Adipose tissue appears to be a modulator of vascular injury and systemic inflammation. The aim of this study was to establish the relationship between plasma adiponectin concentration and severity of proteinuria in patients with proteinuria. We enrolled 77 patients with nephrotic and non-nephrotic proteinuria with normal renal function along with 38 matched controls in a cross-sectional study. These patients were divided into group 1 (n = 44, non-nephrotic proteinuria, <3.5 g/day) and group 2 (n = 43, nephrotic proteinuria, >3.5 g/day) by severity of proteinuria. Circulating adiponectin and high-sensitivity C-reactive protein (hsCRP) levels were measured using commercial ELISA. HOMA index and hsCRP levels were all significantly higher in proteinuric patients than in control subjects, while plasma adiponectin levels were significantly lower (p < 0.001). When compared to patients with non-nephrotic proteinuria, patients with nephrotic proteinuria had significantly higher plasma hsCRP and HOMA index (p < 0.001). According to the multiple regression analysis, proteinuria levels were independently related to adiponectin levels. Decreases in adiponectin levels were more prominent in patients with nephrotic proteinuria than in patients with non-nephrotic proteinuria. These results show that the reduction of plasma adiponectin concentrations depend on insulin resistance and inflammation rather than directly severity of proteinuria in patients with proteinuria.
脂肪组织似乎是血管损伤和全身炎症的调节因子。
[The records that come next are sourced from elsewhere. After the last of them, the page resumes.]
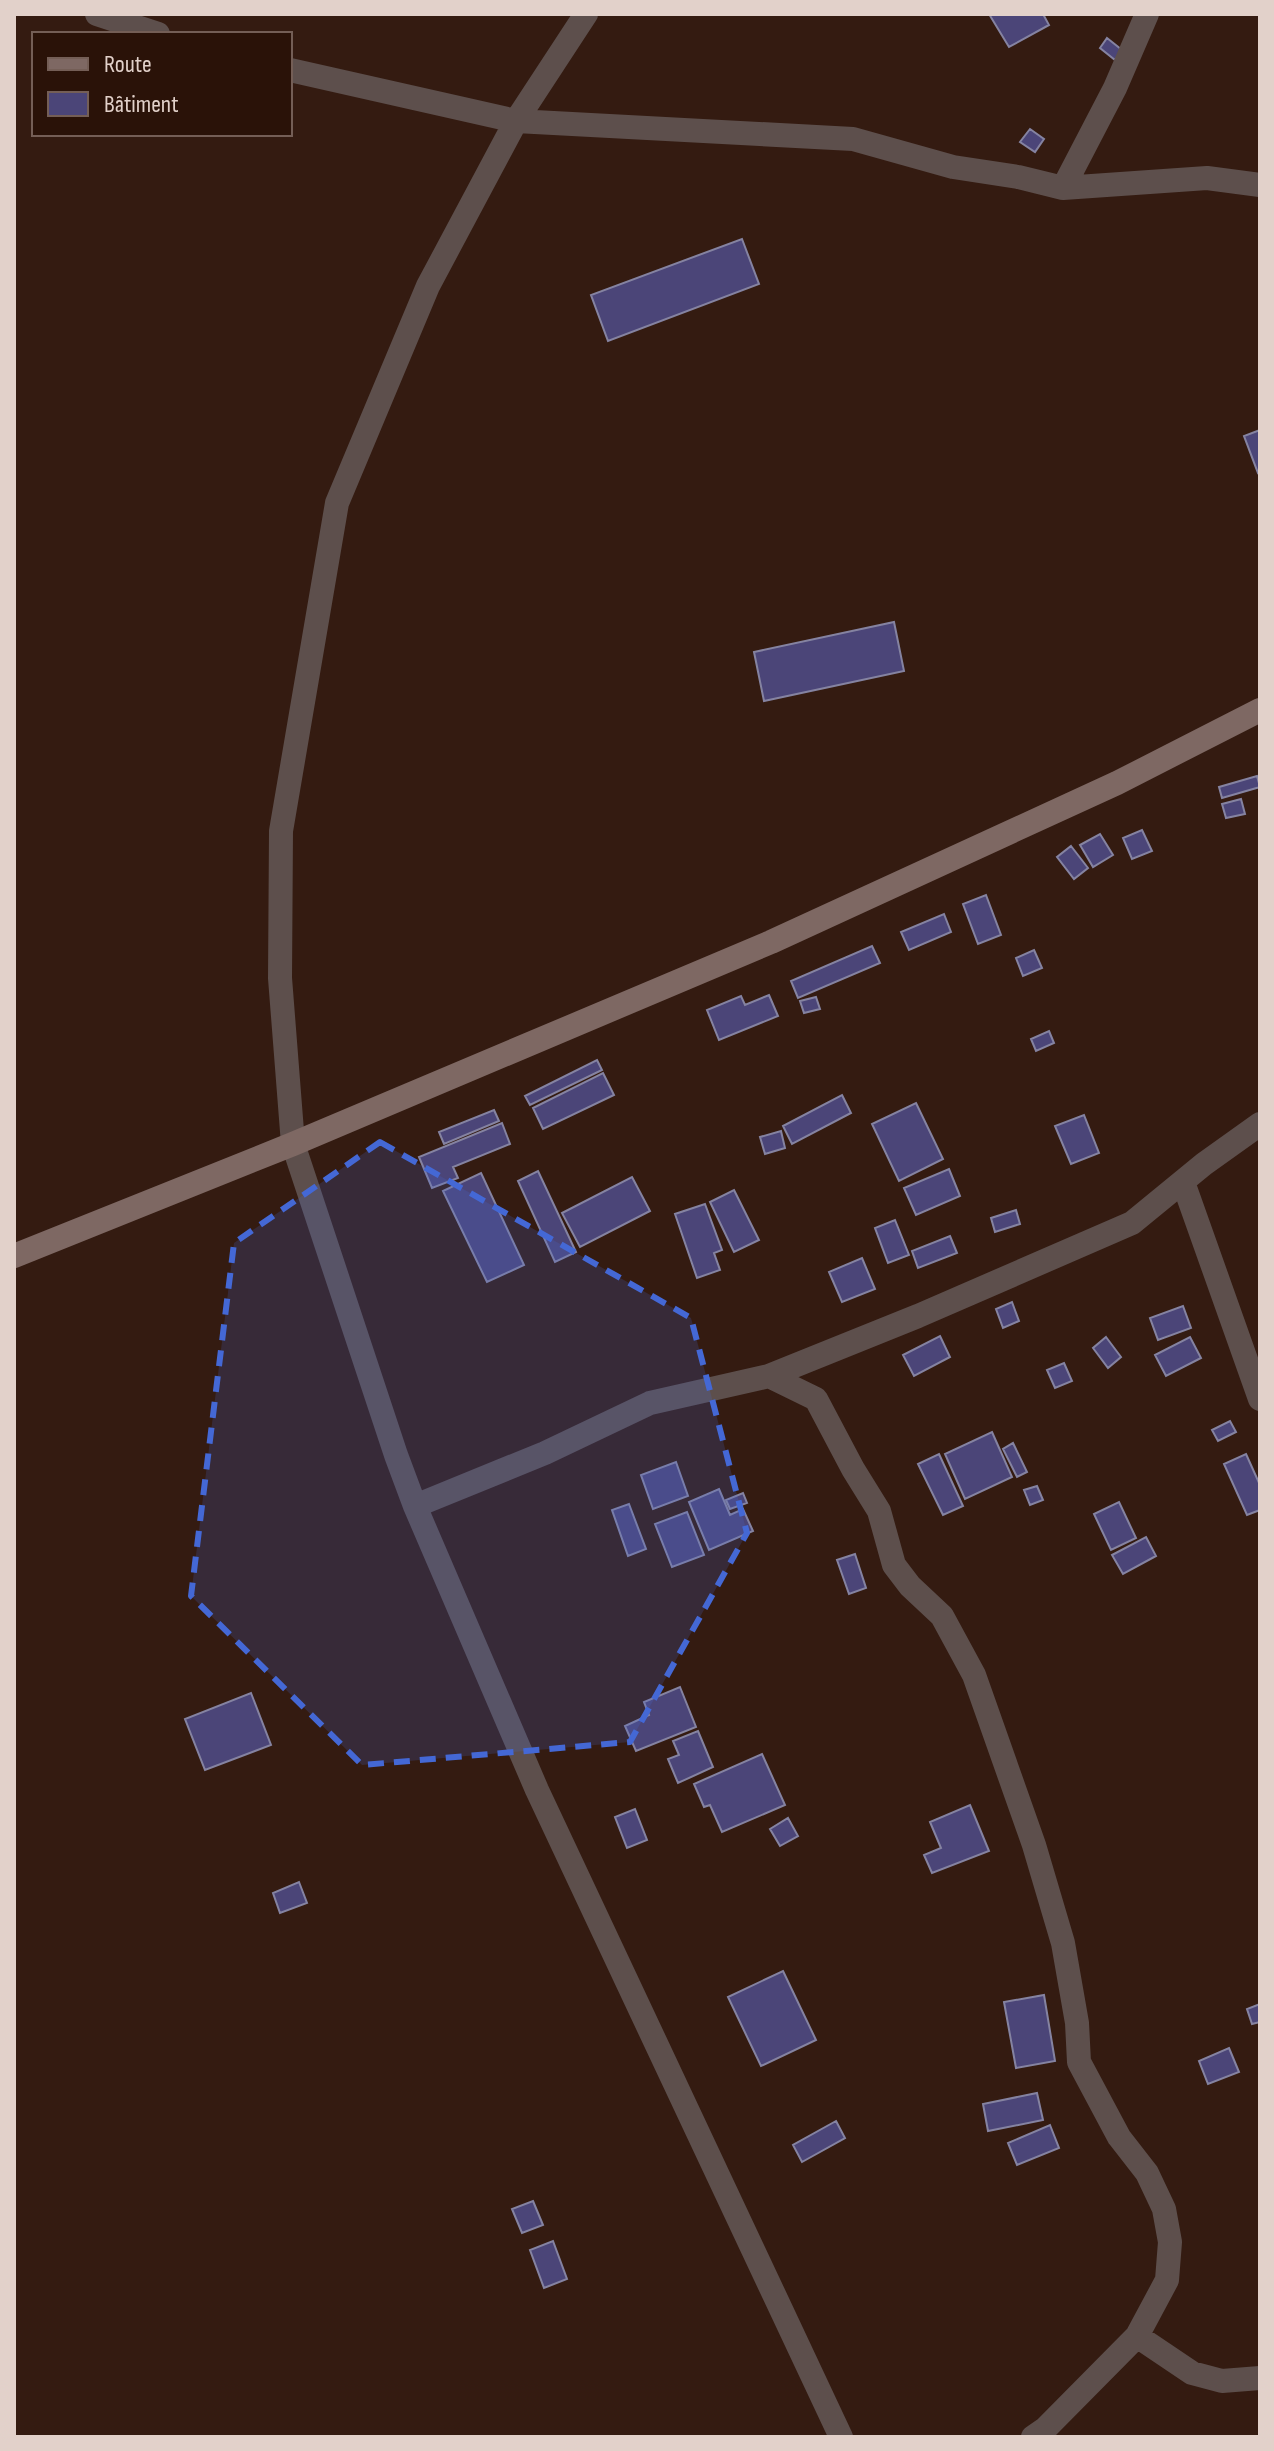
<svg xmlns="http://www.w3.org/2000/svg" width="1274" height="2451" font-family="'Sofia Sans Condensed',sans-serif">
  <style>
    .building { fill: #4b4578; stroke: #8583a1; stroke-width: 2 }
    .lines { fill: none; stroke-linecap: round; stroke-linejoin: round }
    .street { stroke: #5d4f4c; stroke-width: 24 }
    .secondary { stroke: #7e6863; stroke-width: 24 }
    .marked { fill: #4468d5; fill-opacity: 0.2; stroke: #4468d5; stroke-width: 6; stroke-dasharray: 16 10; stroke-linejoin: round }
  </style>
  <rect width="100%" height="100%" fill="#341b11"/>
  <!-- building -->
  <path class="building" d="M989,14h54l6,11 -40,22z
    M1107,38l15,12 -7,10 -15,-12z
    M1030,129l14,10 -9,13 -15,-10z
    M742,239l17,45 -151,57 -17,-46z
    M1260,430v42l-2,1 -14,-37z
    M894,622l10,49 -140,30 -10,-49z
    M1257,776l3,11 -38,11 -3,-11z
    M1241,799l4,15 -19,4 -4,-14z
    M1142,830l10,21 -20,8 -9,-21z
    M1100,834l13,21 -20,12 -13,-22z
    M1071,846l17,22 -14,11 -17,-22z
    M986,895l15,40 -23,9 -15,-40z
    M944,914l7,18 -42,18 -8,-18z
    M872,946l8,17 -82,35 -7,-17z
    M1034,950l8,18 -19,8 -7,-18z
    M769,995l9,21 -59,24 -12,-30 34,-14 4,9z
    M816,997l4,12 -16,4 -4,-12z
    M1049,1031l5,12 -18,8 -5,-12z
    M597,1060l5,10 -72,35 -5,-9z
    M603,1073l11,22 -71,34 -10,-21z
    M842,1095l9,18 -59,31 -9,-18z
    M916,1103l27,56 -44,22 -27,-57z
    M494,1110l5,11 -55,23 -5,-12z
    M1084,1115l15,38 -28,11 -16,-38z
    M502,1123l8,21 -57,23 5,11 -26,10 -13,-31z
    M781,1131l4,17 -20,6 -5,-17z
    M949,1169l11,27 -44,19 -12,-27z
    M538,1171l38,81 -21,10 -37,-81z
    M481,1173l43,92 -37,17 -44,-91z
    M632,1177l18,34 -70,36 -18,-34z
    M734,1190l25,50 -25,12 -24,-50z
    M705,1204l17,46 -8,3 6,17 -23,8 -22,-64z
    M1016,1210l4,14 -25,8 -4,-14z
    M895,1220l14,35 -21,8 -13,-35z
    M950,1236l7,17 -39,15 -6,-17z
    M862,1258l13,31 -33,13 -13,-30z
    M1012,1302l7,19 -16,7 -7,-19z
    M1183,1306l8,22 -33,12 -8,-22z
    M940,1336l10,21 -36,19 -11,-21z
    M1106,1337l15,20 -13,11 -15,-20z
    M1190,1337l11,21 -35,18 -11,-21z
    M1064,1363l8,18 -17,7 -8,-18z
    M1230,1421l6,11 -18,9 -6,-11z
    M992,1432l20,45 -47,22 -20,-45z
    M1013,1443l14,29 -10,5 -14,-28z
    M939,1454l24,52 -20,9 -25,-51z
    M1246,1454l14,31v25l-13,5 -23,-51z
    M676,1462l12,34 -35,13 -12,-34z
    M1037,1486l6,14 -13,5 -6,-15z
    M719,1489l11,26 13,-6 10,22 -44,19 -20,-48z
    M743,1493l4,10 -17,6 -4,-9z
    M1119,1502l17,36 -25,12 -17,-36z
    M629,1504l17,45 -18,7 -16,-46z
    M687,1512l17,43 -32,12 -17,-43z
    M1146,1537l10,19 -33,18 -11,-19z
    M855,1554l11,34 -17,6 -12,-34z
    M680,1687l16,40 -60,24 -11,-25 24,-11 -5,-13z
    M251,1693l20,52 -66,25 -20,-51z
    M698,1731l15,36 -35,16 -10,-24 11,-4 -6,-14z
    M762,1754l23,51 -63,27 -12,-27 -6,2 -10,-23z
    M970,1805l19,46 -57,22 -8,-18 17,-7 -11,-26z
    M635,1809l12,31 -20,8 -12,-31z
    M788,1818l10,18 -18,10 -10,-17z
    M299,1882l8,21 -27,10 -7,-20z
    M783,1971l33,69 -55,26 -33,-69z
    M1044,1995l11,66 -39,7 -12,-66z
    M1260,2004v18l-8,2 -5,-15z
    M1229,2048l10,24 -31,12 -9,-23z
    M1037,2093l6,27 -55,11 -5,-27z
    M836,2121l9,17 -43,24 -9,-17z
    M1050,2125l9,23 -42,17 -9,-22z
    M533,2201l10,24 -21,8 -10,-24z
    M553,2241l14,38 -23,9 -14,-38z"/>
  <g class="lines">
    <!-- street -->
    <path class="street" d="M97,14l61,20
      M586,14l-70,107 -88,165 -91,217 -56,328 -1,147 13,166 103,311 19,51 122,284 304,647
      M290,70l226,51 337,18 100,28 65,10 45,11 144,-10 53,7
      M1063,188l52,-100 32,-74
      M1183,1182l77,217
      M769,1376l149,-60 214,-93 72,-59 56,-40
      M415,1506l130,-53 105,-50 119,-27 47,23 37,70 26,42 15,54 16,21 32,30 32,59 60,170 29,98 14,80 2,39 40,75 28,36 17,36 6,33 -3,38 -30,56 -91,92 -13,9
      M1137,2336l55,37 30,8 38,-3"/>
    <!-- secondary -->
    <path class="secondary" d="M14,1256l279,-112 478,-202 346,-159 143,-73"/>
  </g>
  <!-- marked area -->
  <path class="marked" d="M380,1142l311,176 56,215 -117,209 -268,23 -171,-169 43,-353z"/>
  <!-- border -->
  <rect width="1274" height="2451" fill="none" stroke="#e2d1ca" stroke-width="32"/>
  <!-- legend -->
  <rect x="32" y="32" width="260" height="104" fill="#2a1208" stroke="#745e56" stroke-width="2"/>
  <rect x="48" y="58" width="40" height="12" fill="#7e6863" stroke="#745e56" stroke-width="2"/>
  <text x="104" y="72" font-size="24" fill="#e2d1ca">Route</text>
  <rect x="48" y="92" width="40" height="24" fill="#4b4578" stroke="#745e56" stroke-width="2"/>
  <text x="104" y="112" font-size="24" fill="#e2d1ca">Bâtiment</text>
</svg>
本研究的目的是确定蛋白尿患者血浆脂联素浓度与蛋白尿严重程度之间的关系。在一项横断面研究中,我们纳入了77例肾功能正常的肾病性和非肾病性蛋白尿患者以及38例匹配的对照者。根据蛋白尿的严重程度,这些患者被分为1组(n = 44,非肾病性蛋白尿,<3.5 g/天)和2组(n = 43,肾病性蛋白尿,>3.5 g/天)。使用商用ELISA法测定循环脂联素和高敏C反应蛋白(hsCRP)水平。蛋白尿患者的HOMA指数和hsCRP水平均显著高于对照组,而血浆脂联素水平显著降低(p < 0.001)。与非肾病性蛋白尿患者相比,肾病性蛋白尿患者的血浆hsCRP和HOMA指数显著更高(p < 0.001)。根据多元回归分析,蛋白尿水平与脂联素水平独立相关。肾病性蛋白尿患者脂联素水平的降低比非肾病性蛋白尿患者更为显著。这些结果表明,蛋白尿患者血浆脂联素浓度的降低取决于胰岛素抵抗和炎症,而非直接取决于蛋白尿的严重程度。